IMF Reduces Nigeria's Growth Forecast By 0.3%

The International Monetary Fund (IMF) has forecasted that Nigeria’s foreign reserves could drop to $24 billion in 2024, according to its latest country report. This projection indicates a significant decline, posing potential foreign exchange challenges for Africa’s largest economy.

As of February 8, the country’s external reserves stood at $33.12 billion. The IMF anticipates a tough period for Nigeria’s financial account throughout 2024–25, citing several factors such as the absence of new Eurobond issuances, substantial repayments of existing funds and Eurobonds amounting to $3.5 billion, and ongoing portfolio outflows.

Despite projecting a surplus in the current account, the IMF expects officially reported reserves to diminish to $24 billion in 2024, with a projected recovery to $38 billion by 2028, as portfolio inflows are forecasted to resume.

The report highlighted that the first half of 2023 witnessed a surplus in the current account, yet there was a notable decline in reserves. This downturn has been attributed to a decrease in crude oil exports, primarily due to oil theft and inadequate investment in essential upstream infrastructure.

Additionally, profit repatriation from the oil sector has decreased, partially offsetting the adverse effects on the current account. However, Foreign Direct Investment remains low, while there has been an increase in portfolio outflows, including equity and Eurobond repayments, as well as repatriations.

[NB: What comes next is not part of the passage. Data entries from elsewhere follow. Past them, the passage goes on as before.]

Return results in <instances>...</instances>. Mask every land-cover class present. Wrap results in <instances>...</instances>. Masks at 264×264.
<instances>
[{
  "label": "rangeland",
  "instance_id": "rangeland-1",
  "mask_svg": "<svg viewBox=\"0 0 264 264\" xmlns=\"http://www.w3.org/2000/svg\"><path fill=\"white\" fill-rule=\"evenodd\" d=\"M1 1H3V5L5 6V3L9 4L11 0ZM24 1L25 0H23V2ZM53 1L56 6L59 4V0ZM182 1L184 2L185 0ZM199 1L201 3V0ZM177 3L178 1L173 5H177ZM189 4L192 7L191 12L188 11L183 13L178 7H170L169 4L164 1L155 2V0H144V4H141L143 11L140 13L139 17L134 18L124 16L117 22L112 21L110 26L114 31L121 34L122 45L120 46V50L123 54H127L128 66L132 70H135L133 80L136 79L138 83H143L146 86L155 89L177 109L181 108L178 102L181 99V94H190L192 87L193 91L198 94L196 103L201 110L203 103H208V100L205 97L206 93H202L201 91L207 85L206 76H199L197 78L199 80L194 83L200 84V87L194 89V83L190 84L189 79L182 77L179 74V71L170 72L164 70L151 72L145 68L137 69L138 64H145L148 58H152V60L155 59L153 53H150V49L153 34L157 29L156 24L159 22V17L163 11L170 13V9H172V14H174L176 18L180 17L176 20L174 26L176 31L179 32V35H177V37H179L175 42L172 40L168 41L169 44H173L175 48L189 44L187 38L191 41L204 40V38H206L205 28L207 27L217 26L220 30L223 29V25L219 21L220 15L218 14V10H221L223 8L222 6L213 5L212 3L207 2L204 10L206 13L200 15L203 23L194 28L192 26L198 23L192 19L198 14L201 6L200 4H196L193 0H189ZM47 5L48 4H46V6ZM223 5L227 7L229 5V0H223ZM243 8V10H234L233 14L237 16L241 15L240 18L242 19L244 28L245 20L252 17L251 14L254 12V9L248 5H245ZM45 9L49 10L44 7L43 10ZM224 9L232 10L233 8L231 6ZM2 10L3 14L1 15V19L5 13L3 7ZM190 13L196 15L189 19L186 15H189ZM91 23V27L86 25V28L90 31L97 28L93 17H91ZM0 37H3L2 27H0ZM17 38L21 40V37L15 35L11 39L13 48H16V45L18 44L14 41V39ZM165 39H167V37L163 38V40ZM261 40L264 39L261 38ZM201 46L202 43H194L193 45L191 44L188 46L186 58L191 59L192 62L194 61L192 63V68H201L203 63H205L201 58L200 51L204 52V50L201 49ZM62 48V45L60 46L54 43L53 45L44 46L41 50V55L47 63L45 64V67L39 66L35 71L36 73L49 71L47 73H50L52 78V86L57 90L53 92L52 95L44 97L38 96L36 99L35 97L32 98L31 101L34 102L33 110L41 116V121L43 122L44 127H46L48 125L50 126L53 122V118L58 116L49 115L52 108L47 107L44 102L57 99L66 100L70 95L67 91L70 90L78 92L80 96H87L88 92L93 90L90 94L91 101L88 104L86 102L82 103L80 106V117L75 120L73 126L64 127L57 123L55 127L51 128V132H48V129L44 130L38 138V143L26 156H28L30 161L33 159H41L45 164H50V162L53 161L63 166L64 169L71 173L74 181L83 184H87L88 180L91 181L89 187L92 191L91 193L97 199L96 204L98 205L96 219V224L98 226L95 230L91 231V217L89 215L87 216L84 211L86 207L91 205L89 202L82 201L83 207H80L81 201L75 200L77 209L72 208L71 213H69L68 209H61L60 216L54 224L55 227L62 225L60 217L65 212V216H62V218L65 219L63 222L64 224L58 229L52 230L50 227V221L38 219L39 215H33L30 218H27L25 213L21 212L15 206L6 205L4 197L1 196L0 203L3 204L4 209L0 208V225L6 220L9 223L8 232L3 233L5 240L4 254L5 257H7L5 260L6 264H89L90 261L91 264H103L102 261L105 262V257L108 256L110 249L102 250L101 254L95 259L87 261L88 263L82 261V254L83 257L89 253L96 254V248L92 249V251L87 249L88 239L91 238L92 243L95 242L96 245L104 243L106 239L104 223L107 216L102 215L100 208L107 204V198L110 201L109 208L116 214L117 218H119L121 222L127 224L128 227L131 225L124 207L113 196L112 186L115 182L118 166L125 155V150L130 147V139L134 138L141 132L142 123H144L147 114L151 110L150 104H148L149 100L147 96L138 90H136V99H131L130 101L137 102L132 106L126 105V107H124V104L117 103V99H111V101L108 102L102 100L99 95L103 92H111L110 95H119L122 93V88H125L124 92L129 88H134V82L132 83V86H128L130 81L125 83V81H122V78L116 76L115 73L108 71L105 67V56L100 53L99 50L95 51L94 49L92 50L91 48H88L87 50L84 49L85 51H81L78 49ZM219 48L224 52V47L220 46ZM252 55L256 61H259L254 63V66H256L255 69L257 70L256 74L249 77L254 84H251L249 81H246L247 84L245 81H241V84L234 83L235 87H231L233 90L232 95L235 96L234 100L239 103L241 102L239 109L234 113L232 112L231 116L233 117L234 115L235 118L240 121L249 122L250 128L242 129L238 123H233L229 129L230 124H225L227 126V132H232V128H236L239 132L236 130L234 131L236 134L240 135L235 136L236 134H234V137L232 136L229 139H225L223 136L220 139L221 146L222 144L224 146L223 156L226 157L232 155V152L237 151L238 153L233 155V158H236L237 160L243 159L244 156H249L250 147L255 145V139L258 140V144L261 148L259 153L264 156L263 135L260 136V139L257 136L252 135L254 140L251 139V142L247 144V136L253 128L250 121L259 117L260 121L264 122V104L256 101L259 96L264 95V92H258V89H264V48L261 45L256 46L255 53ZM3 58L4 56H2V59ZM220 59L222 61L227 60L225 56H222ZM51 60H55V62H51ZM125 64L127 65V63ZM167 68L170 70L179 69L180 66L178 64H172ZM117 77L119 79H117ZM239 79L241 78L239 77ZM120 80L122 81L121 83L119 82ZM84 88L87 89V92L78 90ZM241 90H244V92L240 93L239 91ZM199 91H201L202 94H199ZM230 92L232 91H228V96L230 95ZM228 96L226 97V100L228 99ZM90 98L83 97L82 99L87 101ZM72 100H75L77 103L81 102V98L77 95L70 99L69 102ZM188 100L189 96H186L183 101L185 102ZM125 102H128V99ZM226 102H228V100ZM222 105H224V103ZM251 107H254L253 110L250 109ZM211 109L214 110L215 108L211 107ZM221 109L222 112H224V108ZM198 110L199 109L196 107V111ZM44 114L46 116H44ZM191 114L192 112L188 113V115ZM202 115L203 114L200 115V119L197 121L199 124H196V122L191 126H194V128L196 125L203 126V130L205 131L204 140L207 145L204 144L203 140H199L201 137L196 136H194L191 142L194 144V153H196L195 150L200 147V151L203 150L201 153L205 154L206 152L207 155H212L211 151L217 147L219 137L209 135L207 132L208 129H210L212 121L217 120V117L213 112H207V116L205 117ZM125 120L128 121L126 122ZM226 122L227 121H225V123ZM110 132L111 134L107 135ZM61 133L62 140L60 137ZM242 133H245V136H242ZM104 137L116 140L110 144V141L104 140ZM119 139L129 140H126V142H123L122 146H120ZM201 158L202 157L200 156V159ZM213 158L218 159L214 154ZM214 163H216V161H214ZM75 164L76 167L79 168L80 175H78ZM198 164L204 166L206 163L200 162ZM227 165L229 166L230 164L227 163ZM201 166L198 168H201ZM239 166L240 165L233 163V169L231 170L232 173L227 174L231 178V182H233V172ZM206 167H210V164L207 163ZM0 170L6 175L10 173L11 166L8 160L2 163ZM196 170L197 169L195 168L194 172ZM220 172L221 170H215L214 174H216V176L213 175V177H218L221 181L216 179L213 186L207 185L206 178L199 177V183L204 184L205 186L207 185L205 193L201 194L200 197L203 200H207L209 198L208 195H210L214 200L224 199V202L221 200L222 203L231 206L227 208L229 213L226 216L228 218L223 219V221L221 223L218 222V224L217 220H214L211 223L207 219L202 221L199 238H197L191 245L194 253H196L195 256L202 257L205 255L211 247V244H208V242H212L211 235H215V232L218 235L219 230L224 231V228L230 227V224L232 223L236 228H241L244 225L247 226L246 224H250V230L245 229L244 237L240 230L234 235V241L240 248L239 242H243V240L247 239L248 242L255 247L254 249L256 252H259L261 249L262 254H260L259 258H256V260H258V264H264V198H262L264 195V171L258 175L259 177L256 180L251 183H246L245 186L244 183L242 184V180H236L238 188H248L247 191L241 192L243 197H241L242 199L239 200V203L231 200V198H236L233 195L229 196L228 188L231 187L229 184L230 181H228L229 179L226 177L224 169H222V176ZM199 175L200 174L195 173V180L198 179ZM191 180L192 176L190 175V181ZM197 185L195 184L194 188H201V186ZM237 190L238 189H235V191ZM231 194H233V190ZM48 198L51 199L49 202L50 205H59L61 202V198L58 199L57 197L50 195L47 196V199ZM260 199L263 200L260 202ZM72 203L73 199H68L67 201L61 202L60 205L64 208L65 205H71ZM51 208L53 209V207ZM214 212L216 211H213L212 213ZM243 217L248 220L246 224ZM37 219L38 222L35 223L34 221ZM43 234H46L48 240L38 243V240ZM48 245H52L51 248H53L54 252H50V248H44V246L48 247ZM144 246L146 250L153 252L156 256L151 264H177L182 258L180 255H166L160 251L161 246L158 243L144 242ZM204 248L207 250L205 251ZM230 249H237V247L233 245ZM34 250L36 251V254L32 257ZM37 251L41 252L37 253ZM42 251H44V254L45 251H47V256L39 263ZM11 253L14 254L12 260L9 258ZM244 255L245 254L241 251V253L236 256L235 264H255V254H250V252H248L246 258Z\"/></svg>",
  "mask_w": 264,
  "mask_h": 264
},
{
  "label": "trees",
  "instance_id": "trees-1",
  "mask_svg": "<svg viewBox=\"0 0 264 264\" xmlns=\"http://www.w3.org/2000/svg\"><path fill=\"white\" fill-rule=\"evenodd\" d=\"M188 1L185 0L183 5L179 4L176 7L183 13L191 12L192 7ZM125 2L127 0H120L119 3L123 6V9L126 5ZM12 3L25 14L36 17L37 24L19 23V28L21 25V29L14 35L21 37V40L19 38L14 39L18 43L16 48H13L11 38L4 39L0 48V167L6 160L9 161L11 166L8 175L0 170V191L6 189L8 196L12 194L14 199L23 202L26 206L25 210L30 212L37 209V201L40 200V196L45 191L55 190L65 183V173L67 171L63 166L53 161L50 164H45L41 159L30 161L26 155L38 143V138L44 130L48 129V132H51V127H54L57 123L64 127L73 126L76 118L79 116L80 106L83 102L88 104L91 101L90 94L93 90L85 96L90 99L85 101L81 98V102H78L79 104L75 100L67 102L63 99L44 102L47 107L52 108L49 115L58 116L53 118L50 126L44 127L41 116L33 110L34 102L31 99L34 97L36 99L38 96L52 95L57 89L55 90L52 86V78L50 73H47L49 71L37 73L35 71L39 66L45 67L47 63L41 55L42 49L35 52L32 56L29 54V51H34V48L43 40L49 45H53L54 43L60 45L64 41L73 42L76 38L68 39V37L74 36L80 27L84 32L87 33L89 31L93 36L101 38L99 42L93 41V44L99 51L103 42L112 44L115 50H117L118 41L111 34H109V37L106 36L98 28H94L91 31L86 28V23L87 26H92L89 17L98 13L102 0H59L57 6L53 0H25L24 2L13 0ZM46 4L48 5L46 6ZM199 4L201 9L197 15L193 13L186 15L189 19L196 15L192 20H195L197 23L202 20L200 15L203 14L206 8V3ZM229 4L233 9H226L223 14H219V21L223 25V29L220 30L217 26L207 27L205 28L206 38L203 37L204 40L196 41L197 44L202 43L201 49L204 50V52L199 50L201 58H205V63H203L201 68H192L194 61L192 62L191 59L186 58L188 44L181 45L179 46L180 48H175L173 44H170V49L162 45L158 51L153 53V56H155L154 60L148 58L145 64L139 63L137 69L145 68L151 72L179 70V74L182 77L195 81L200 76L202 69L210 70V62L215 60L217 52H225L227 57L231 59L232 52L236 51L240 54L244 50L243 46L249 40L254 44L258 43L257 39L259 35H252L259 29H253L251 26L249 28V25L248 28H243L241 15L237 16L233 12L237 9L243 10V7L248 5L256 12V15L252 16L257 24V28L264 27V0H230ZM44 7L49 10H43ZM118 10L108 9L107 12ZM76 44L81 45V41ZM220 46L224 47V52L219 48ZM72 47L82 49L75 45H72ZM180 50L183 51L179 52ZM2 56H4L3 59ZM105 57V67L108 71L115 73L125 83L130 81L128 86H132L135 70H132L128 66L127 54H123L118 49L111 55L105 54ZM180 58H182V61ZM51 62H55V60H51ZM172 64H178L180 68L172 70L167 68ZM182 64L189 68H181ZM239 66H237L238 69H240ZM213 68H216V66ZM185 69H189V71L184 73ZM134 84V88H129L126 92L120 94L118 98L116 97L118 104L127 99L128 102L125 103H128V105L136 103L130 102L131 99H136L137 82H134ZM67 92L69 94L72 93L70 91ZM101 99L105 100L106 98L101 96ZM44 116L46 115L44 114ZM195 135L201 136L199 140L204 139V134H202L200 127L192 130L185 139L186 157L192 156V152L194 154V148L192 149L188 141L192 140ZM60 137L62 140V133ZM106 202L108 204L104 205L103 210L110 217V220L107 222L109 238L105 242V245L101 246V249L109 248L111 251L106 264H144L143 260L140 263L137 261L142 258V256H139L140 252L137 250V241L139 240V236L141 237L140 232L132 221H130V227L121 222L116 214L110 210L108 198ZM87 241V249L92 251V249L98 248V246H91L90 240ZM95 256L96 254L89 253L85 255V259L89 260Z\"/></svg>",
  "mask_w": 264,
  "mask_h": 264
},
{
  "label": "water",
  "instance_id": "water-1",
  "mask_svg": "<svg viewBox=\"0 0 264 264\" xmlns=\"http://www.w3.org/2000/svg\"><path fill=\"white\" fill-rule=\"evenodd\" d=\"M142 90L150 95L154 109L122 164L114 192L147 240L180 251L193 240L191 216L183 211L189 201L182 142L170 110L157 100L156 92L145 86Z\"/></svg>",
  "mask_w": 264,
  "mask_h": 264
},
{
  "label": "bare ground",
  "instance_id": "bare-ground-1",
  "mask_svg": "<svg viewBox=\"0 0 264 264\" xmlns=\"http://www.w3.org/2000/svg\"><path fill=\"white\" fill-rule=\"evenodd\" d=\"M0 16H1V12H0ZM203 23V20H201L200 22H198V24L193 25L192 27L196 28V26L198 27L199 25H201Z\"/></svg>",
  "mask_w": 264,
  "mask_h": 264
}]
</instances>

The IMF emphasized the need for comprehensive information on short-term foreign exchange liabilities from Nigerian authorities to accurately calculate net international reserves. Despite challenges, the IMF reiterated the importance of addressing stalled per-capita growth, poverty, and high food insecurity in Nigeria, which have exacerbated the ongoing cost-of-living crisis.

Low revenue collection has also hindered the provision of services and public investment, with headline inflation reaching 27 percent year-on-year in October, driven by factors such as fuel subsidy removal, exchange rate depreciation, and poor agricultural production in the country.

Overall, the IMF’s assessment underscores the importance of proactive measures to address the economic challenges facing Nigeria and ensure sustainable growth and stability in the long term.